My grandmother was a ladies lady, a philanthropist, a socialite and a homemaker. She was a long time supporter of her local library and was at one time on the board of regents at Texas Women’s University. Knowing these things about her tells me that she not only valued education but valued women getting an education to better themselves. She knew girls could do great things, even if they never held a high position in a company. Even though she spent her entire life in a small town she was a worldly woman. My grandfather’s job enabled them to travel the world with oil executives and she kept postcards, menus and brochures from the many exotic places they traveled.
When I was 22 I had the pleasure of accompanying my 80-something grandmother to London. She loved England and must have thought that I needed a cultured experience. She probably thought she was chaperoning me but I was under the impression that I was her chaperone as I was a strong young woman, independent and clearly knew everything there was to know about everything.

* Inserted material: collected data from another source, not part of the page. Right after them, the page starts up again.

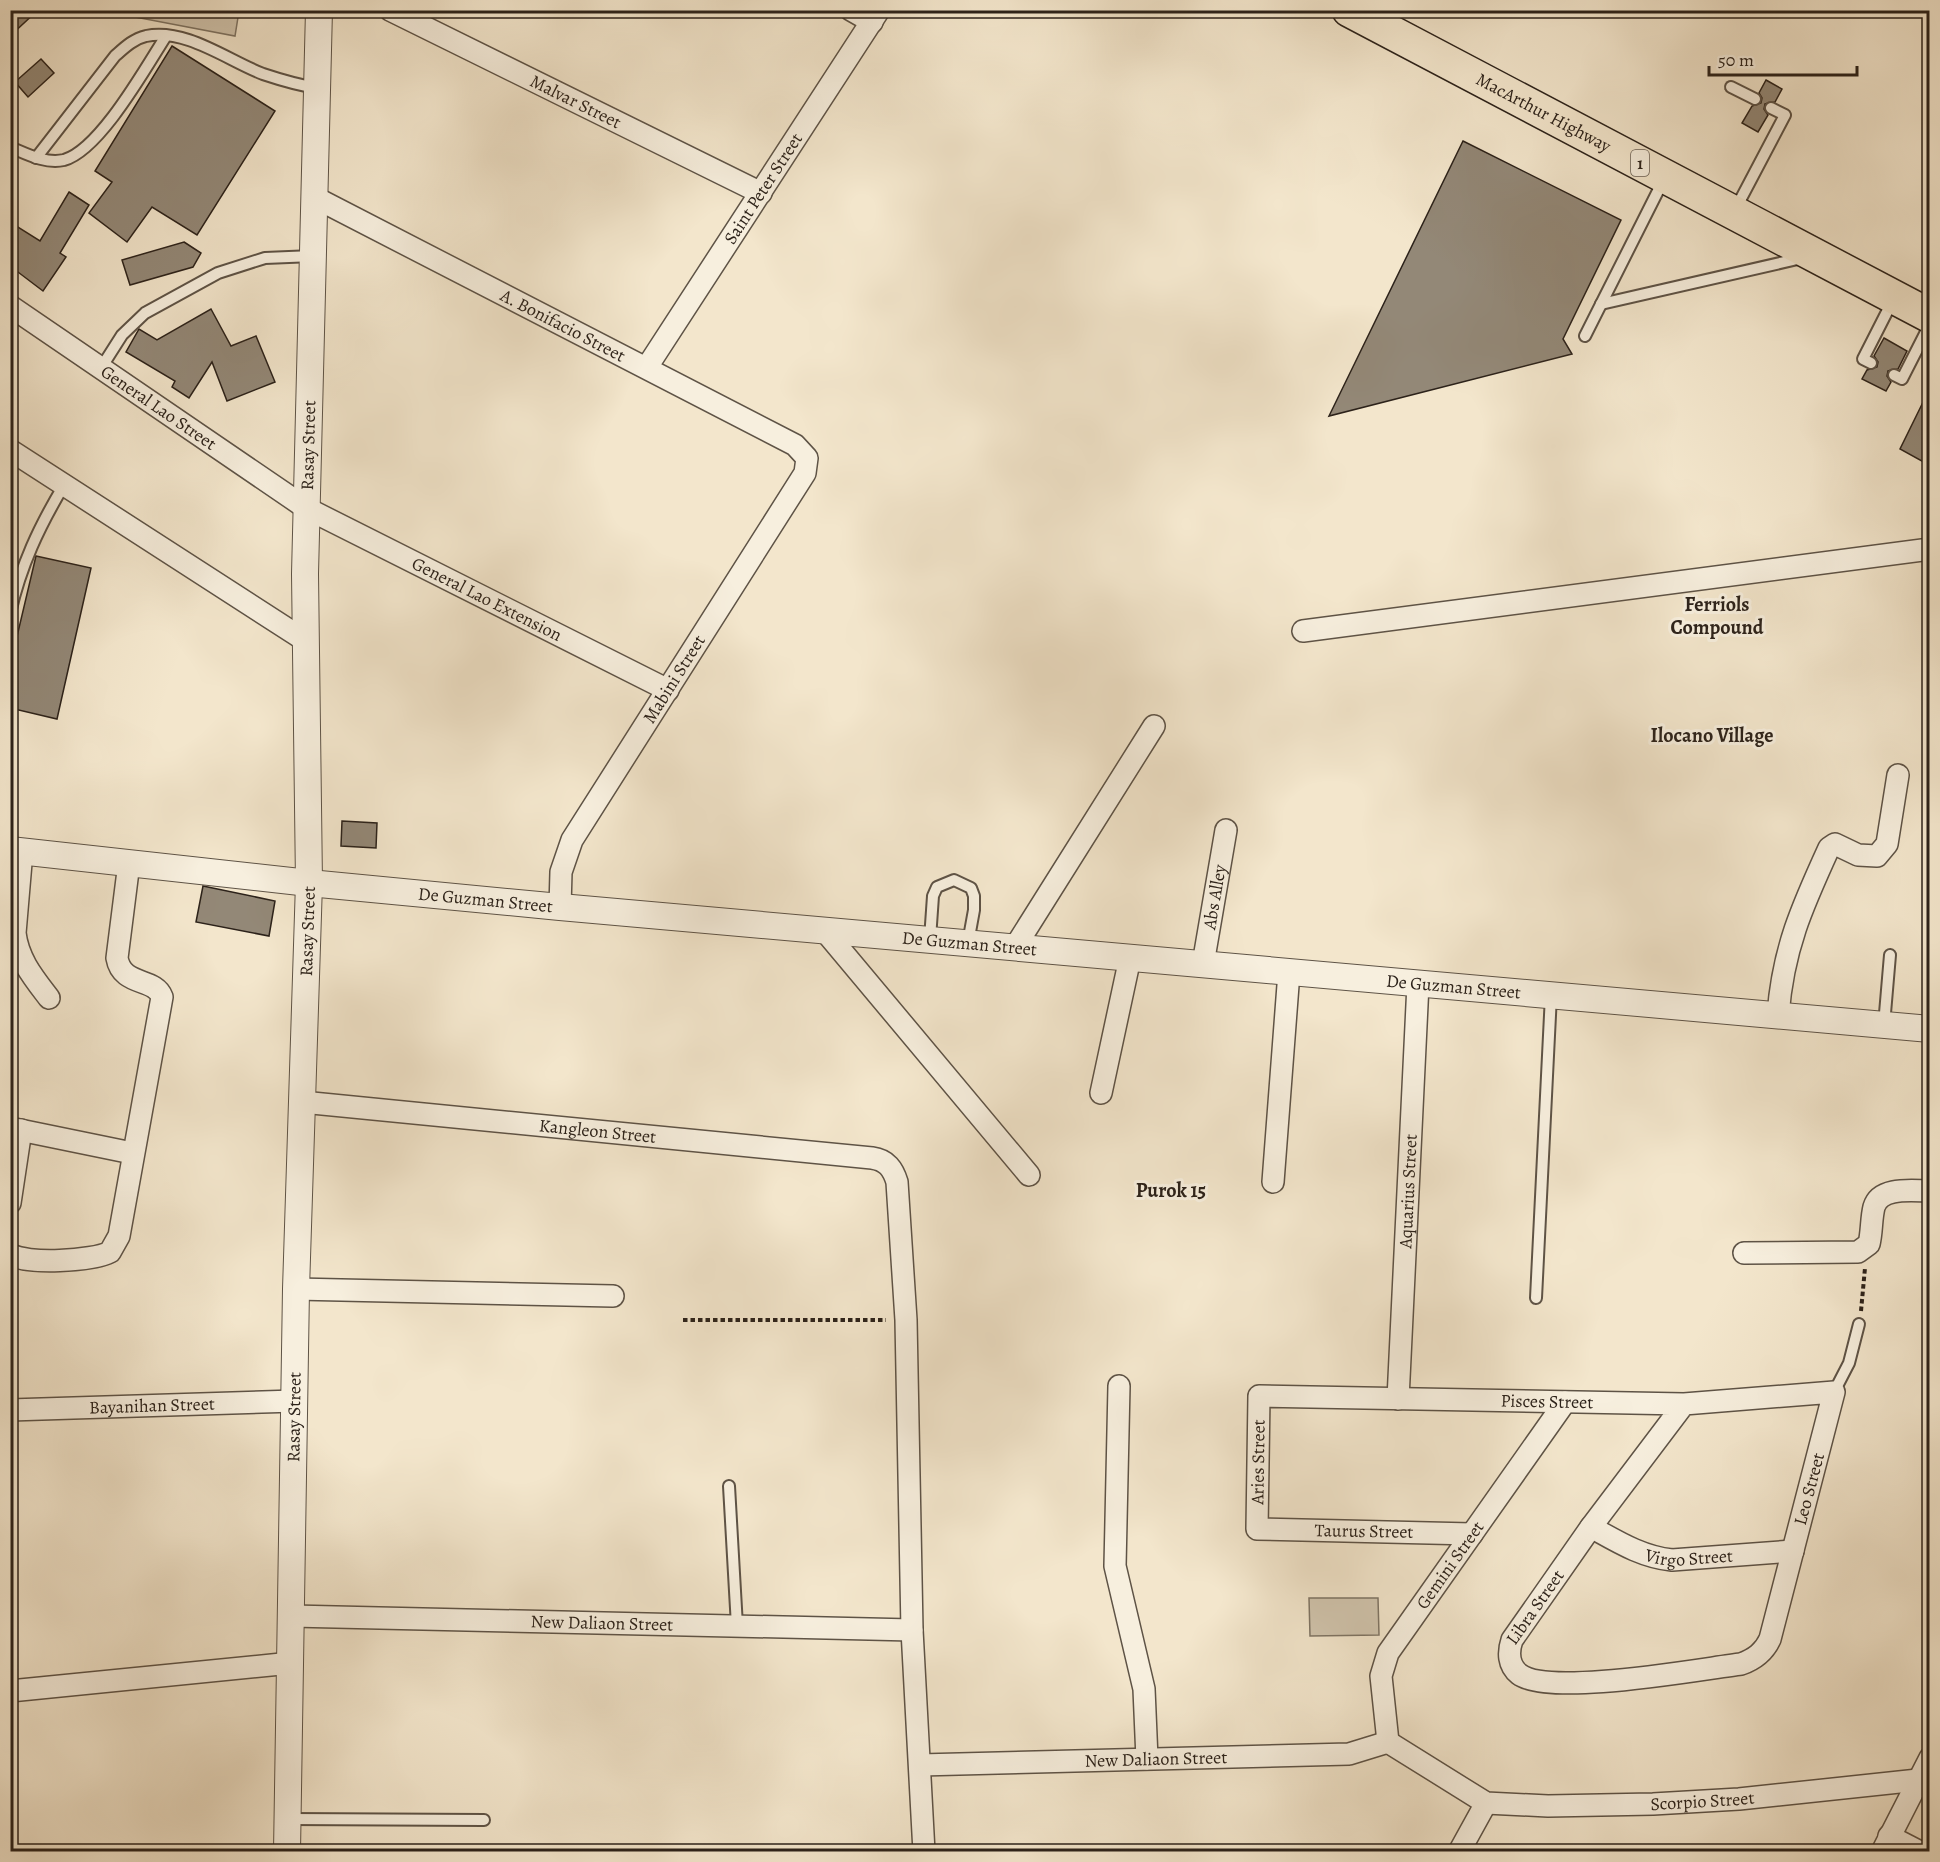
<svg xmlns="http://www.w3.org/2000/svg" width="1940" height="1862" viewBox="0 0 1940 1862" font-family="Alegreya,serif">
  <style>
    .pitch { fill: #d1c5ae; stroke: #7e7464; stroke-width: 1.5 }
    .building { fill: #938877; stroke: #2c221a; stroke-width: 1.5 }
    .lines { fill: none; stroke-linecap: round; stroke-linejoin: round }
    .service-casing { stroke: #5e5346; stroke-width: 14 }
    .minor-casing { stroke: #5e5346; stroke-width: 24 }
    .tertiary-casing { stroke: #5e5346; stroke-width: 28 }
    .trunk-casing { stroke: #2c221a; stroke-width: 36 }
    .path { stroke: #2c221a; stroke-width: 4; stroke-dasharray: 4.5 3; stroke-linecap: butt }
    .service { stroke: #f7efde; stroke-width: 10 }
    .minor { stroke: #f7efde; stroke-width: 21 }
    .tertiary { stroke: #f7efde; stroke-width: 26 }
    .trunk { stroke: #f3e6cc; stroke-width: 33 }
    .labels { text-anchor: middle; stroke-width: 6; stroke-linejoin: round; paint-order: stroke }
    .shield { fill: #f7efde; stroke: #696055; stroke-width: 1.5 }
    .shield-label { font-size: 16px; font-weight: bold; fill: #2c221a }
    .street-label { font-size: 18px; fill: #2c221a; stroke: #f7efde }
    .neighbourhood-label { font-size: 20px; font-weight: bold; fill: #2c221a; stroke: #f7efde }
  </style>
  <rect width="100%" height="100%" fill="#f3e6cc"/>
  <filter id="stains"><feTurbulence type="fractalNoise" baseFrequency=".00333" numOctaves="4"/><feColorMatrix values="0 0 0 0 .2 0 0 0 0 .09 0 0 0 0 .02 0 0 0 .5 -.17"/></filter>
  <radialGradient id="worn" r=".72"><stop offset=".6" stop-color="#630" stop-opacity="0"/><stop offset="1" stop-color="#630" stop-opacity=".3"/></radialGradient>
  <g class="pitch">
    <path d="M120,10H239V11L235,36L119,14Z"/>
    <path d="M1309,1598H1378L1379,1635L1310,1636Z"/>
  </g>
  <g class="building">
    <path d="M10,10H38L10,36Z"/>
    <path d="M172,46L275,111L197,235L152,207L127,242L89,213L112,182L95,171Z"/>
    <path d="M41,59L54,73L28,97L15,82Z"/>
    <path d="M1766,80L1782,89L1775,102L1765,104L1764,109L1768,115L1758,132L1742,123L1752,106L1761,103L1762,98L1759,93Z"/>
    <path d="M1463,141L1621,220L1563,339L1572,354L1329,416Z"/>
    <path d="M69,192L89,205L60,253L66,257L43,291L10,266V222L40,241Z"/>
    <path d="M184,242L201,253L193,267L130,285L122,260Z"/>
    <path d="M211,309L231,346L256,336L275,382L227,401L212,362L189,398L172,387L175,381L126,352L139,329L157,340Z"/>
    <path d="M1884,338L1907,351L1898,369L1888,371L1887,376L1891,382L1886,391L1862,379L1867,370L1877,367L1878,362L1874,356Z"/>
    <path d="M1929,390V465L1900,449Z"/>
    <path d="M36,556L91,568L57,719L10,708V666Z"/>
    <path d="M342,821L377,823L376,848L341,846Z"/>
    <path d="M203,886L275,901L269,936L196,922Z"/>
  </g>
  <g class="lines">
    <g class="service-casing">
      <g id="service">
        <path d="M1731,87L1755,99"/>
        <path d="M10,147C27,154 45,164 64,160C100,150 146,67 166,36"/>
        <path d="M36,158L115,56C124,48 133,39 146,36C186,28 227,60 263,74C281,80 298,85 317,88"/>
        <path d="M1735,210L1785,115L1771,108"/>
        <path d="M1601,304L1802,258"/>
        <path d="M1585,336L1664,179"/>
        <path d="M1871,363L1863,359L1893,300"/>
        <path d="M101,368L122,335L145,313L218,273L265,258L313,256"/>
        <path d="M1894,375L1902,379L1930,324"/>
        <path d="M10,613C21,565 39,527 64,485"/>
        <path d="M930,939L933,896L937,887L954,880L971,888L974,896V910L968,943"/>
        <path d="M1884,1025L1890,955"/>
        <path d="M1536,1298L1551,995"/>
        <path d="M1834,1392L1849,1363L1859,1324"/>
        <path d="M729,1486L737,1626"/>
        <path d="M288,1819L484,1820"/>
      </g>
    </g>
    <g class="minor-casing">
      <g id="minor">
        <path id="s1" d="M390,10L761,193"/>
        <path d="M851,10L872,22"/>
        <path id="s2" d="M314,197L795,445L807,458L805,473L572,840L561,872L560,907"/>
        <path id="s3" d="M10,306L306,508L668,690"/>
        <path id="s4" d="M647,367L879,10"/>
        <path d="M10,450L306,641"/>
        <path d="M1303,631L1930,549"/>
        <path d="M22,851L15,933C18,959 33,977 49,998"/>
        <path d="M824,930L1029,1175"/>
        <path d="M1015,947L1154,726"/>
        <path id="s5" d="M1203,964L1226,830"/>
        <path d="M1778,1015C1783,949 1802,907 1829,848L1835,844L1858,855L1877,856L1887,844L1898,775"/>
        <path d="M1101,1093L1130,958"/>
        <path id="s6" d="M302,1102L872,1158C887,1160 893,1169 897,1182L906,1320L912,1630L924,1852"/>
        <path d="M10,1128L132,1153"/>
        <path d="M1273,1182L1289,972"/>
        <path d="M10,1203L21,1130"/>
        <path d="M1744,1253L1858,1252L1869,1244C1872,1232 1871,1219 1874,1207C1880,1186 1913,1191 1930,1191"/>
        <path d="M10,1254C26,1265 93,1261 110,1252L119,1236L162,997C155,977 122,987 117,958L129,863"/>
        <path d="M296,1289L613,1296"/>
        <path d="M1119,1386L1115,1566L1144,1689L1147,1759"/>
        <path id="s7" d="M1398,1399L1418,984"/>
        <path id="s8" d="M10,1410L295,1401"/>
        <path id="s9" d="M1591,1527C1618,1542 1642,1557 1672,1560L1793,1551"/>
        <path id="s10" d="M1472,1534L1257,1529L1259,1396L1684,1404L1834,1392L1770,1639C1764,1652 1755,1659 1741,1664C1700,1669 1548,1697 1519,1674C1508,1665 1508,1652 1512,1640L1591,1527L1684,1404"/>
        <path id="s11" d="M292,1616L912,1630"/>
        <path d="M10,1691L291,1663"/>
        <path id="s12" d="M1388,1742L1486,1803L1548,1806L1653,1804L1739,1799L1918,1780"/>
        <path id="s13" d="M1388,1742L1381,1676L1388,1653L1565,1402"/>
        <path id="s14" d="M920,1765L1349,1754L1388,1742"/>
        <path d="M1889,1836L1920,1852"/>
        <path d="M1459,1852L1486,1803"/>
        <path d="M1882,1852L1930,1758"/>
      </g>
    </g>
    <g class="tertiary-casing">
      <g id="tertiary">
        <path id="s15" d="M10,850L309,883L560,907L1930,1029"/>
        <path id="s16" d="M287,1852L296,1289L309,883L305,574L319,10"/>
      </g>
    </g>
    <g class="trunk-casing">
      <g id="trunk">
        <path id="s17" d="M1349,10L1930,316"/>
      </g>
    </g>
    <g class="path">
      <path d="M1861,1311L1865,1268"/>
      <path d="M683,1320H886"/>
    </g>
    <use href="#service" class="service"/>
    <use href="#minor" class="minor"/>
    <use href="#tertiary" class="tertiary"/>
    <use href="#trunk" class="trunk"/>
  </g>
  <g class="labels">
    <rect class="shield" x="1631" y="150" width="18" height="26" rx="4.5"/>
    <g class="shield-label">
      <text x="1640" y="169">1</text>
    </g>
    <g class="street-label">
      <text dy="6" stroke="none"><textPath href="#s1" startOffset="207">Malvar Street</textPath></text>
      <text dy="6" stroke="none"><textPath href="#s17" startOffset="220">MacArthur Highway</textPath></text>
      <text dy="6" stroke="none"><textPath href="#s4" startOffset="213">Saint Peter Street</textPath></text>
      <text dy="6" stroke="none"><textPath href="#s2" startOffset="280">A. Bonifacio Street</textPath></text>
      <text dy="6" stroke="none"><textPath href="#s3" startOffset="180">General Lao Street</textPath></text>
      <text dy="6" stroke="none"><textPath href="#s16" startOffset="1407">Rasay Street</textPath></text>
      <text dy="6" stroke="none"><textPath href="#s3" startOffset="561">General Lao Extension</textPath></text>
      <text transform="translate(674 679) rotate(-58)" y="6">Mabini Street</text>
      <text dy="6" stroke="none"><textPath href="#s5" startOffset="68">Abs Alley</textPath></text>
      <text dy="6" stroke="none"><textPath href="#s15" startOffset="478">De Guzman Street</textPath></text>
      <text dy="6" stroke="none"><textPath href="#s16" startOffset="921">Rasay Street</textPath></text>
      <text dy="6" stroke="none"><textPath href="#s15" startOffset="964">De Guzman Street</textPath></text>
      <text dy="6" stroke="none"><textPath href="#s15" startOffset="1450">De Guzman Street</textPath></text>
      <text dy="6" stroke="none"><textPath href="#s6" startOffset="297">Kangleon Street</textPath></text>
      <text dy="6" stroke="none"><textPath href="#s7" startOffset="208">Aquarius Street</textPath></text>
      <text dy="6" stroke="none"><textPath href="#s10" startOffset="636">Pisces Street</textPath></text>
      <text dy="6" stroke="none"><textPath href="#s8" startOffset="142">Bayanihan Street</textPath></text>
      <text dy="6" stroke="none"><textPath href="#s16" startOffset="435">Rasay Street</textPath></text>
      <text dy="6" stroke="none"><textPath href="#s10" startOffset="282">Aries Street</textPath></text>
      <text transform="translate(1809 1489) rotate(-75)" y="6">Leo Street</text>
      <text transform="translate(1364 1531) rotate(1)" y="6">Taurus Street</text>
      <text dy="6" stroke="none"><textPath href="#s9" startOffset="105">Virgo Street</textPath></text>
      <text dy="6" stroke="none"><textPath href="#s13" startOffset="198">Gemini Street</textPath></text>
      <text dy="6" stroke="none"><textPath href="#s10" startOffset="1520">Libra Street</textPath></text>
      <text dy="6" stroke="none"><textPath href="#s11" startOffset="310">New Daliaon Street</textPath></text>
      <text dy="6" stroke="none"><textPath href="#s14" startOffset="236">New Daliaon Street</textPath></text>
      <text dy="6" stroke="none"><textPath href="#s12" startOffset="332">Scorpio Street</textPath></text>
    </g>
    <g class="neighbourhood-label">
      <text x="1717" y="611">Ferriols<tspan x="1717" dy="23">Compound</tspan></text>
      <text x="1712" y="742">Ilocano Village</text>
      <text x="1171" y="1197">Purok 15</text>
    </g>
  </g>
  <rect width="1940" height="1862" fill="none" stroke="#f3e6cc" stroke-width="36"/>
  <rect x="12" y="12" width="1916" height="1838" fill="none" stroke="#2c221a" stroke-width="3"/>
  <rect x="18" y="18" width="1904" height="1826" fill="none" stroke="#2c221a" stroke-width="1.5"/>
  <path d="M1709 66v9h148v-9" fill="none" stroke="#2c221a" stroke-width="3"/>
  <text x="1718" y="66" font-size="18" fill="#2c221a" stroke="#f7efde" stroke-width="4.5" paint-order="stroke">50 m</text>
  <rect width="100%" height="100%" filter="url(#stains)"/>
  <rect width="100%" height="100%" fill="url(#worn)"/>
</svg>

Because she was in her 80’s and could no longer endure a long trans-atlantic flight (and had the means to do so) we flew on the Concord. New York to London in 3 hours, can’t beat that.
Part of our trip involved having a driver take us to visit family friends who lived in the country in a house whose “new” addition was only 300 years old. The while on tour, our driver he took us to a village pub for lunch and introduced us to the magic of pale ale mixed with lemonade. We toured Bath, Oxford and of course Harrods of London.
One of my favorite memories from this trip is when we decided it was time for tea. We got dressed in our best tea time attire and headed downstairs to our hotel’s very fancy tea room. Either because we were from a small town or because she was used to being treated with kid gloves, it never occurred to us to call ahead to make a reservation. At 3:00 I walked up to the maitre d who was managing a very posh and very busy tea room and told him we would like a table for two. He gave me an odd look when I told him we didn’t have a reservation but pointed out my graceful yet clearly aged grandmother. Within minutes he had a table for two ready and escorted us past all the well appointed snobs waiting for their tables (who scowled at the two American’s who were clearly getting a table ahead of them). Once we sat down she realized our mistake in not making a reservation and was giddy at our preferential treatment. She attributed it to the fact that she was accompanied by her young and pretty granddaughter. I was sure it was the charm of an 80-something year old woman. Either way it was an experience that I’m grateful for and will never forget.